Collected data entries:
*** Begin section ***

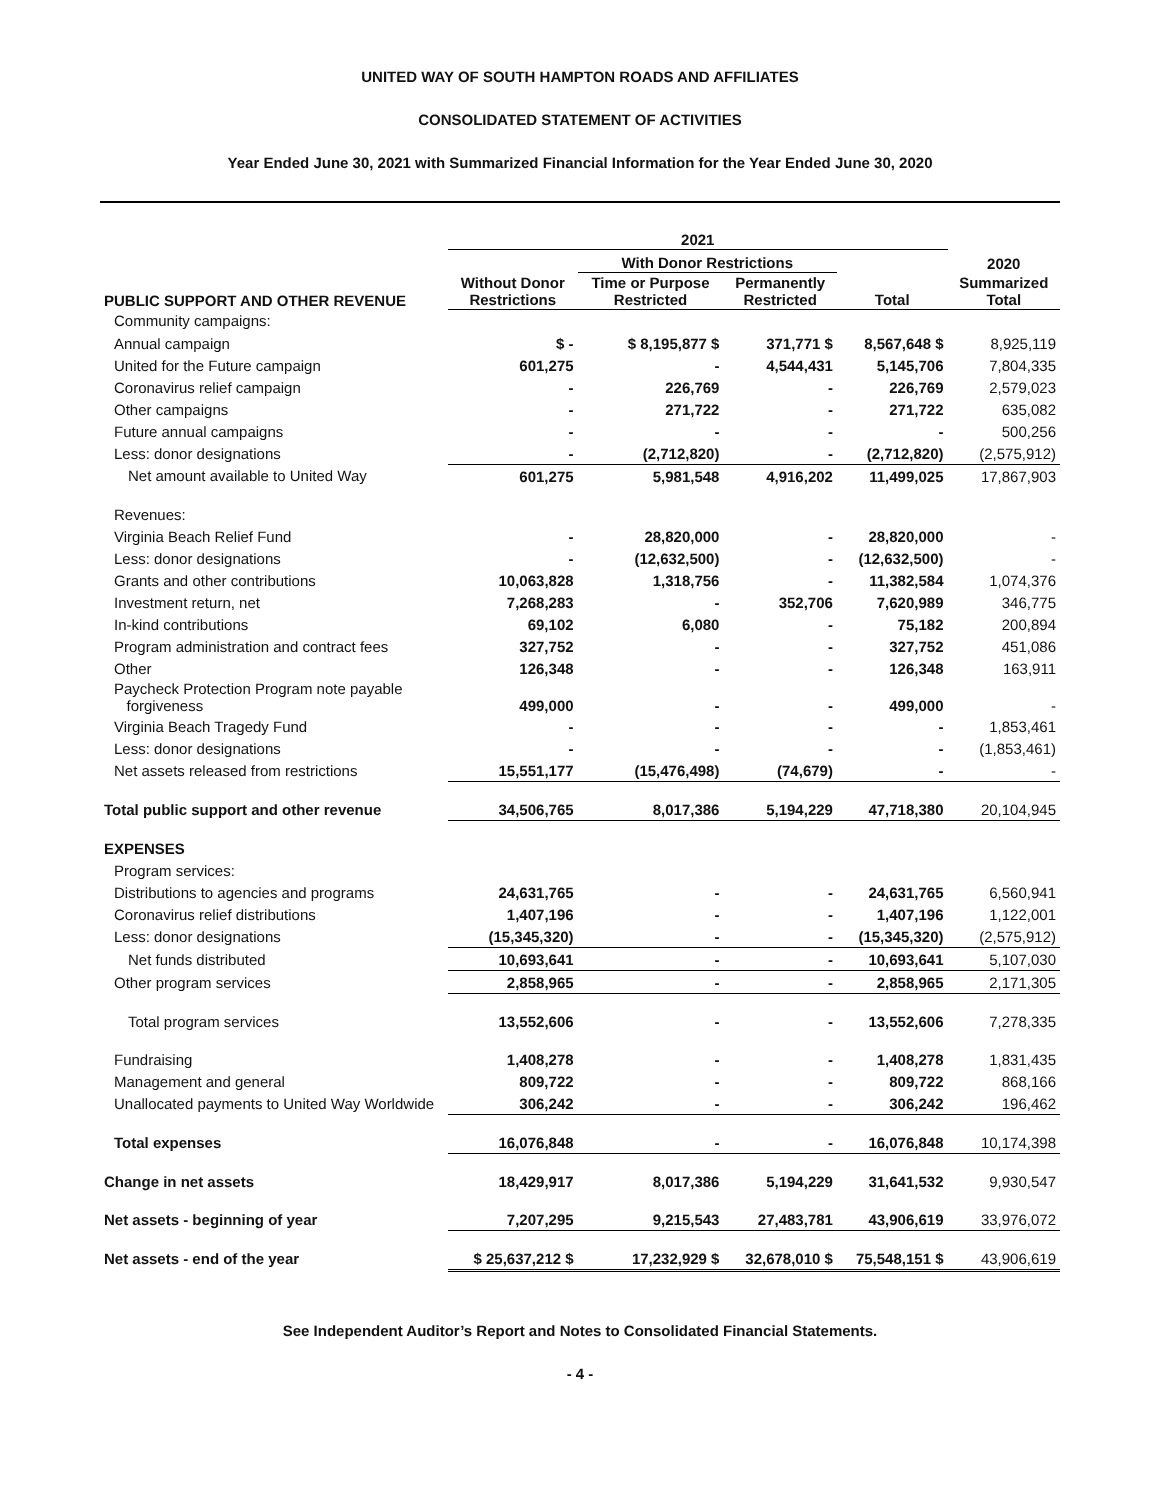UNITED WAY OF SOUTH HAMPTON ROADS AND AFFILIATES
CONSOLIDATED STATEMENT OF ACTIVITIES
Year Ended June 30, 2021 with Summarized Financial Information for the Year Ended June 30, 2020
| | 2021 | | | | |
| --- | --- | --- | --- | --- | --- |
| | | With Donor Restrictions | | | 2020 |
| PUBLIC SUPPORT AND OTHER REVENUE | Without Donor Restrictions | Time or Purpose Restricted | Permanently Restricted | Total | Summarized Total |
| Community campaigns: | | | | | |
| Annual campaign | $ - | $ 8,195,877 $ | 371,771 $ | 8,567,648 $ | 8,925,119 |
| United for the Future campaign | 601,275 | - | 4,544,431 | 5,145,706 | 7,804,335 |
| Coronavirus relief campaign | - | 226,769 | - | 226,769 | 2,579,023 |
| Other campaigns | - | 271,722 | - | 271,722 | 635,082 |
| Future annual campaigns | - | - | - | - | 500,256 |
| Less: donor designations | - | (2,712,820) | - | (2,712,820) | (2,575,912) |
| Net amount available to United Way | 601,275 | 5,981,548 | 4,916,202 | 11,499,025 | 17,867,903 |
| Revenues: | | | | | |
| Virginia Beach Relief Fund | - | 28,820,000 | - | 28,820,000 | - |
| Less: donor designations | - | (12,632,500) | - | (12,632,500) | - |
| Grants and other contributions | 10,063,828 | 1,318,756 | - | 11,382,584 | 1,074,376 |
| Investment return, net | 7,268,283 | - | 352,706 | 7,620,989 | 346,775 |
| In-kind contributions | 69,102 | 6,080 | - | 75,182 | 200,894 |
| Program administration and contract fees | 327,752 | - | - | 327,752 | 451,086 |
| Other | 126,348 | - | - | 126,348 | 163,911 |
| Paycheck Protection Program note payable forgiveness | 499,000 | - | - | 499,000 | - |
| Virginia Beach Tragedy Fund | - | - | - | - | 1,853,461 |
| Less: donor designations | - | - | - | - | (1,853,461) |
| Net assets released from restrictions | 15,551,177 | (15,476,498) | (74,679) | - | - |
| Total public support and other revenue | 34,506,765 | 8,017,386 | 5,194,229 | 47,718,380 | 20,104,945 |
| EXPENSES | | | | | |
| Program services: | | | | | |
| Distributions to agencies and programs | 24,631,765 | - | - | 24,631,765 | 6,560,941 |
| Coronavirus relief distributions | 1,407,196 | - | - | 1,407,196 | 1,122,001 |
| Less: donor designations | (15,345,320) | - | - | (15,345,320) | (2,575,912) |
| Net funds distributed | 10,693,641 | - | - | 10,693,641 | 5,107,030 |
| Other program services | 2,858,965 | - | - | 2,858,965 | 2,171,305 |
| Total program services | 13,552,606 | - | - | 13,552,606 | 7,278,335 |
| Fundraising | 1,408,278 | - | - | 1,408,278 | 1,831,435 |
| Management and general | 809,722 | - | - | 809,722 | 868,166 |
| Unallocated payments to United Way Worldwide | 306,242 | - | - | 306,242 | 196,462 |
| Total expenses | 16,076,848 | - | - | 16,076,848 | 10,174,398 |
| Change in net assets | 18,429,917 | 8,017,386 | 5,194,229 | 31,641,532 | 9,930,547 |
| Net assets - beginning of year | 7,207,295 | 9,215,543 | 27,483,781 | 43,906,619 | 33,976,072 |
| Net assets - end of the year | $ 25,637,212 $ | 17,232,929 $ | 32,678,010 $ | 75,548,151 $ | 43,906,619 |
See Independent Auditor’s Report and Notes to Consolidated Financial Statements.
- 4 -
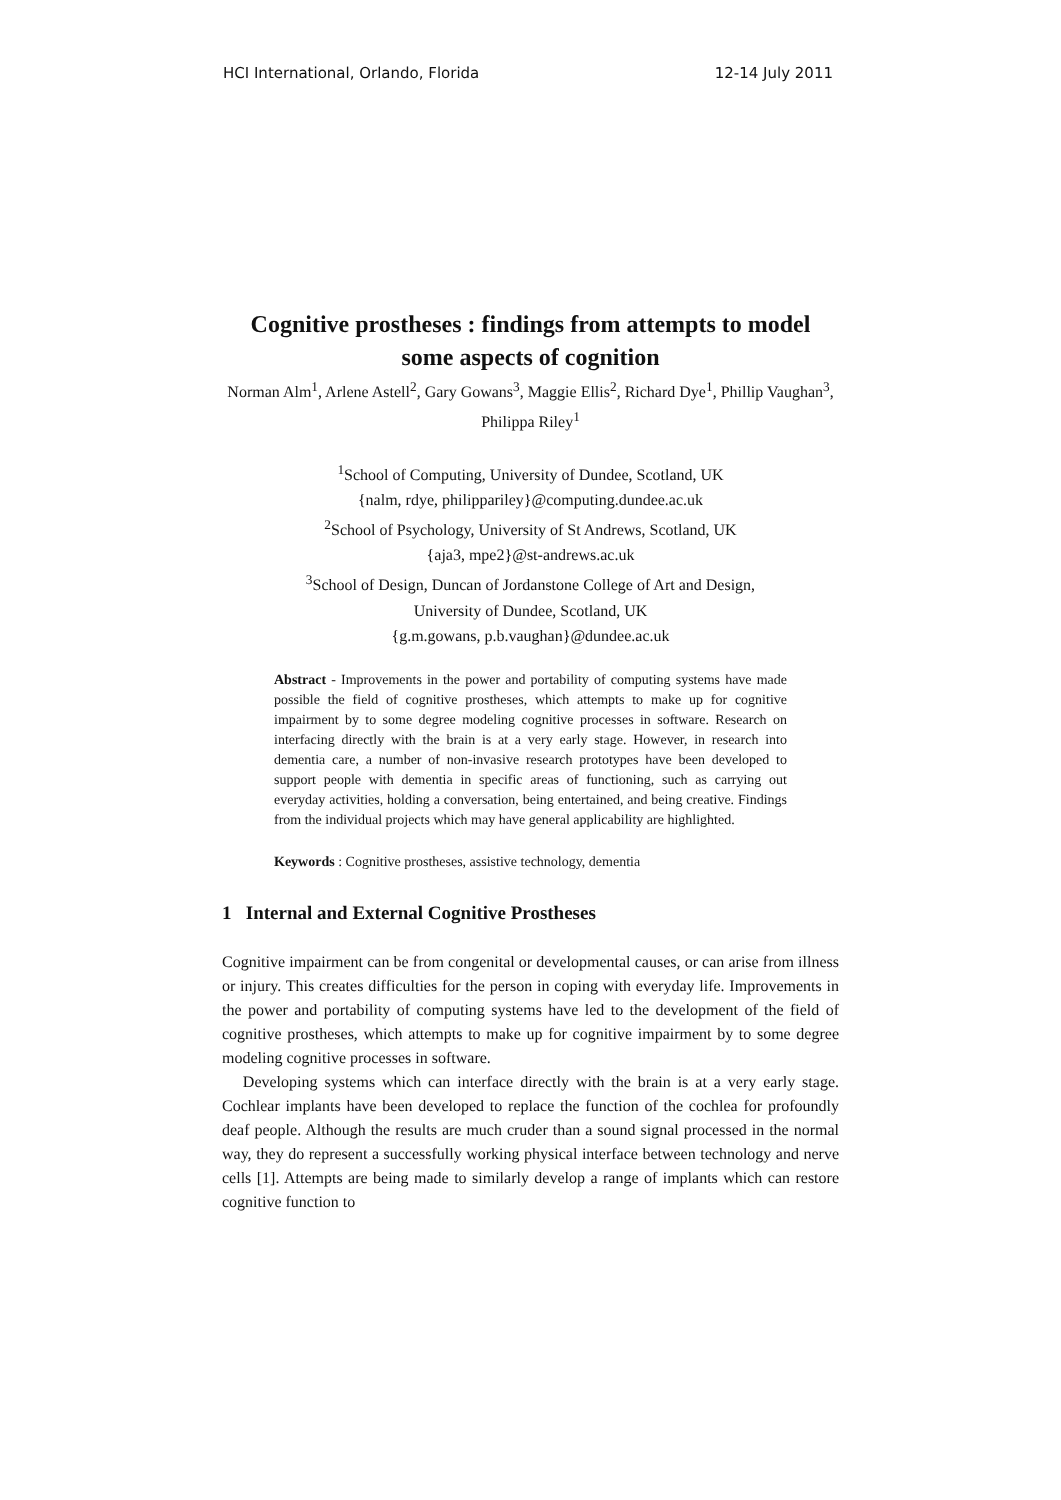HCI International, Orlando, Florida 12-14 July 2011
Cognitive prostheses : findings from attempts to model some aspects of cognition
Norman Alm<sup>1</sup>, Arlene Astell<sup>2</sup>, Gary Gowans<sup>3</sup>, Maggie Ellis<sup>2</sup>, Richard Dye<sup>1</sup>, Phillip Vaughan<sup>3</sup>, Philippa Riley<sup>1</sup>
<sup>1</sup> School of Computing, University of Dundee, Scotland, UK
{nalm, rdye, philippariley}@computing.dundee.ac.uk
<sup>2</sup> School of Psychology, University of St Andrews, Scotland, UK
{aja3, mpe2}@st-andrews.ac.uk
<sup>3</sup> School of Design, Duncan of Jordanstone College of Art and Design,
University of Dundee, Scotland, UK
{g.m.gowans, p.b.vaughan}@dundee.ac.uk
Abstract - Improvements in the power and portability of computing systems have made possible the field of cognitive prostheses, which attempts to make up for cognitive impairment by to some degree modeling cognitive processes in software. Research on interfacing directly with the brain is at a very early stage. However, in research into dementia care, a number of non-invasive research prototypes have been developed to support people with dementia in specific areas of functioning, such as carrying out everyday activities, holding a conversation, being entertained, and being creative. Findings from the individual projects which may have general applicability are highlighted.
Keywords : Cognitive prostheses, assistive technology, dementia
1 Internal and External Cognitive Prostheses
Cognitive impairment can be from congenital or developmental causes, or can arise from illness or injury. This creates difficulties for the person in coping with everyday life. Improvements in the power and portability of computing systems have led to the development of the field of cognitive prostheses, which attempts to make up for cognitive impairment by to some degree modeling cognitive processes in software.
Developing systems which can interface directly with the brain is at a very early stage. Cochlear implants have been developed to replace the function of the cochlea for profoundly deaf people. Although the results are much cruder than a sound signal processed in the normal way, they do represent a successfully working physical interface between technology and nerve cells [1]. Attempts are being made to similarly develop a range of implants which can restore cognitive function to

*** End section ***

#### WORK REQUEST
Taking the entries above, print exactly the lines starting at the line with "8,567,648 $ | 8,925,119 |" and ending at the line with "11,499,025 | 17,867,903 |", both included.

#### FINISHED EXERCISE
| Annual campaign | $ - | $ 8,195,877 $ | 371,771 $ | 8,567,648 $ | 8,925,119 |
| United for the Future campaign | 601,275 | - | 4,544,431 | 5,145,706 | 7,804,335 |
| Coronavirus relief campaign | - | 226,769 | - | 226,769 | 2,579,023 |
| Other campaigns | - | 271,722 | - | 271,722 | 635,082 |
| Future annual campaigns | - | - | - | - | 500,256 |
| Less: donor designations | - | (2,712,820) | - | (2,712,820) | (2,575,912) |
| Net amount available to United Way | 601,275 | 5,981,548 | 4,916,202 | 11,499,025 | 17,867,903 |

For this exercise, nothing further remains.